*TASK TO CARRY OUT*. Reproduce all records word for word.
Start of Block
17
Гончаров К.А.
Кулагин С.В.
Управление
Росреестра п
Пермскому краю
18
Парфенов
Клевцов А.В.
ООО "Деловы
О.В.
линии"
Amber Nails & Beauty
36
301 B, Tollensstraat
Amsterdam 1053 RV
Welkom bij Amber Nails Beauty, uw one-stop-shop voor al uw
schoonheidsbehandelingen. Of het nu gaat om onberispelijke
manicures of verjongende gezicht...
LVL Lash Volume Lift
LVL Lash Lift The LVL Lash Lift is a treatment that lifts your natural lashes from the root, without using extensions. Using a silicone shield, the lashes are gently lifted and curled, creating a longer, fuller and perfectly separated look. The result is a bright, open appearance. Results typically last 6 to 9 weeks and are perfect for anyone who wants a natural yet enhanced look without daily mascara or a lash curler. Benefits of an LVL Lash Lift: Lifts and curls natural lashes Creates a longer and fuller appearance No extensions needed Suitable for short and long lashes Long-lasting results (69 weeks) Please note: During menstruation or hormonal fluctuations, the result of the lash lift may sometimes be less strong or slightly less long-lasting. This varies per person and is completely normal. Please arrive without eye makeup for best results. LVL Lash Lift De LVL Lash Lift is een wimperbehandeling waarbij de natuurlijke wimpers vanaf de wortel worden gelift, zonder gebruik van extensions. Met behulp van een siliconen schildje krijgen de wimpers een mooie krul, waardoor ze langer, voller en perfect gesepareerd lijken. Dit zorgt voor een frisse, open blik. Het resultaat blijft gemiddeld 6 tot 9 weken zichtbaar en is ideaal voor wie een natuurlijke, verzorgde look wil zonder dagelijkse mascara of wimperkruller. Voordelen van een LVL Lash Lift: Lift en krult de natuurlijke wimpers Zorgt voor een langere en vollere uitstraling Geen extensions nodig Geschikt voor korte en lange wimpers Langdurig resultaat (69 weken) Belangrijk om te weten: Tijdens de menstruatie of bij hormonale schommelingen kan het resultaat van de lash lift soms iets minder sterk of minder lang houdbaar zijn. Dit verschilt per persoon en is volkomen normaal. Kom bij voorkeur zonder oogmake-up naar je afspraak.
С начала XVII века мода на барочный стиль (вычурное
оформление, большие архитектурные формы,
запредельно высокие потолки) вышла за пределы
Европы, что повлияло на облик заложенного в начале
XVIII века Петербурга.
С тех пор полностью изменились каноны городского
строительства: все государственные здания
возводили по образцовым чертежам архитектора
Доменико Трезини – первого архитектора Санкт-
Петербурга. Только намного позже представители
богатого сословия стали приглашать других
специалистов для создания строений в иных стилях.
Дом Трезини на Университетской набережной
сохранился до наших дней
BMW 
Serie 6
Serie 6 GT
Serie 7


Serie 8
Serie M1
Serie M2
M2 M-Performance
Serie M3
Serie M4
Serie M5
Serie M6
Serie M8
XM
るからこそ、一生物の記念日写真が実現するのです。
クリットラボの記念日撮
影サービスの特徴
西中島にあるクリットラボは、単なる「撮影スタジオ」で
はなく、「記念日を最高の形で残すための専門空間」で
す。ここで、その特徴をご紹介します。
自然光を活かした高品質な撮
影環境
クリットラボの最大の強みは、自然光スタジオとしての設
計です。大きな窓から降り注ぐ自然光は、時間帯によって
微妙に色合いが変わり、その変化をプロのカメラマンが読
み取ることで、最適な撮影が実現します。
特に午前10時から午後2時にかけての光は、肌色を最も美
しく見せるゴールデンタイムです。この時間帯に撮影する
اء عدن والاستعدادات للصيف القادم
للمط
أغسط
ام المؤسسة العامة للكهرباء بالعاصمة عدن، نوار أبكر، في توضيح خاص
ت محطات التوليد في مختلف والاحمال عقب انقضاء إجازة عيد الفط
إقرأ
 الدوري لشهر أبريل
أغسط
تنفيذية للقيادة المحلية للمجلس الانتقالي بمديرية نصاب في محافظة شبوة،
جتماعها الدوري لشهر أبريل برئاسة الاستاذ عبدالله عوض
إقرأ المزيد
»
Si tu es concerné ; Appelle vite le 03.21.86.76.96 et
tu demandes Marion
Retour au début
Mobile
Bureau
End of Block
*COMPLETED EXERCISE*.
17
Гончаров К.А.
Кулагин С.В.
Управление
Росреестра п
Пермскому краю
18
Парфенов
Клевцов А.В.
ООО "Деловы
О.В.
линии"
Amber Nails & Beauty
36
301 B, Tollensstraat
Amsterdam 1053 RV
Welkom bij Amber Nails Beauty, uw one-stop-shop voor al uw
schoonheidsbehandelingen. Of het nu gaat om onberispelijke
manicures of verjongende gezicht...
LVL Lash Volume Lift
LVL Lash Lift The LVL Lash Lift is a treatment that lifts your natural lashes from the root, without using extensions. Using a silicone shield, the lashes are gently lifted and curled, creating a longer, fuller and perfectly separated look. The result is a bright, open appearance. Results typically last 6 to 9 weeks and are perfect for anyone who wants a natural yet enhanced look without daily mascara or a lash curler. Benefits of an LVL Lash Lift: Lifts and curls natural lashes Creates a longer and fuller appearance No extensions needed Suitable for short and long lashes Long-lasting results (69 weeks) Please note: During menstruation or hormonal fluctuations, the result of the lash lift may sometimes be less strong or slightly less long-lasting. This varies per person and is completely normal. Please arrive without eye makeup for best results. LVL Lash Lift De LVL Lash Lift is een wimperbehandeling waarbij de natuurlijke wimpers vanaf de wortel worden gelift, zonder gebruik van extensions. Met behulp van een siliconen schildje krijgen de wimpers een mooie krul, waardoor ze langer, voller en perfect gesepareerd lijken. Dit zorgt voor een frisse, open blik. Het resultaat blijft gemiddeld 6 tot 9 weken zichtbaar en is ideaal voor wie een natuurlijke, verzorgde look wil zonder dagelijkse mascara of wimperkruller. Voordelen van een LVL Lash Lift: Lift en krult de natuurlijke wimpers Zorgt voor een langere en vollere uitstraling Geen extensions nodig Geschikt voor korte en lange wimpers Langdurig resultaat (69 weken) Belangrijk om te weten: Tijdens de menstruatie of bij hormonale schommelingen kan het resultaat van de lash lift soms iets minder sterk of minder lang houdbaar zijn. Dit verschilt per persoon en is volkomen normaal. Kom bij voorkeur zonder oogmake-up naar je afspraak.
С начала XVII века мода на барочный стиль (вычурное
оформление, большие архитектурные формы,
запредельно высокие потолки) вышла за пределы
Европы, что повлияло на облик заложенного в начале
XVIII века Петербурга.
С тех пор полностью изменились каноны городского
строительства: все государственные здания
возводили по образцовым чертежам архитектора
Доменико Трезини – первого архитектора Санкт-
Петербурга. Только намного позже представители
богатого сословия стали приглашать других
специалистов для создания строений в иных стилях.
Дом Трезини на Университетской набережной
сохранился до наших дней
BMW 
Serie 6
Serie 6 GT
Serie 7


Serie 8
Serie M1
Serie M2
M2 M-Performance
Serie M3
Serie M4
Serie M5
Serie M6
Serie M8
XM
るからこそ、一生物の記念日写真が実現するのです。
クリットラボの記念日撮
影サービスの特徴
西中島にあるクリットラボは、単なる「撮影スタジオ」で
はなく、「記念日を最高の形で残すための専門空間」で
す。ここで、その特徴をご紹介します。
自然光を活かした高品質な撮
影環境
クリットラボの最大の強みは、自然光スタジオとしての設
計です。大きな窓から降り注ぐ自然光は、時間帯によって
微妙に色合いが変わり、その変化をプロのカメラマンが読
み取ることで、最適な撮影が実現します。
特に午前10時から午後2時にかけての光は、肌色を最も美
しく見せるゴールデンタイムです。この時間帯に撮影する
اء عدن والاستعدادات للصيف القادم
للمط
أغسط
ام المؤسسة العامة للكهرباء بالعاصمة عدن، نوار أبكر، في توضيح خاص
ت محطات التوليد في مختلف والاحمال عقب انقضاء إجازة عيد الفط
إقرأ
 الدوري لشهر أبريل
أغسط
تنفيذية للقيادة المحلية للمجلس الانتقالي بمديرية نصاب في محافظة شبوة،
جتماعها الدوري لشهر أبريل برئاسة الاستاذ عبدالله عوض
إقرأ المزيد
»
Si tu es concerné ; Appelle vite le 03.21.86.76.96 et
tu demandes Marion
Retour au début
Mobile
Bureau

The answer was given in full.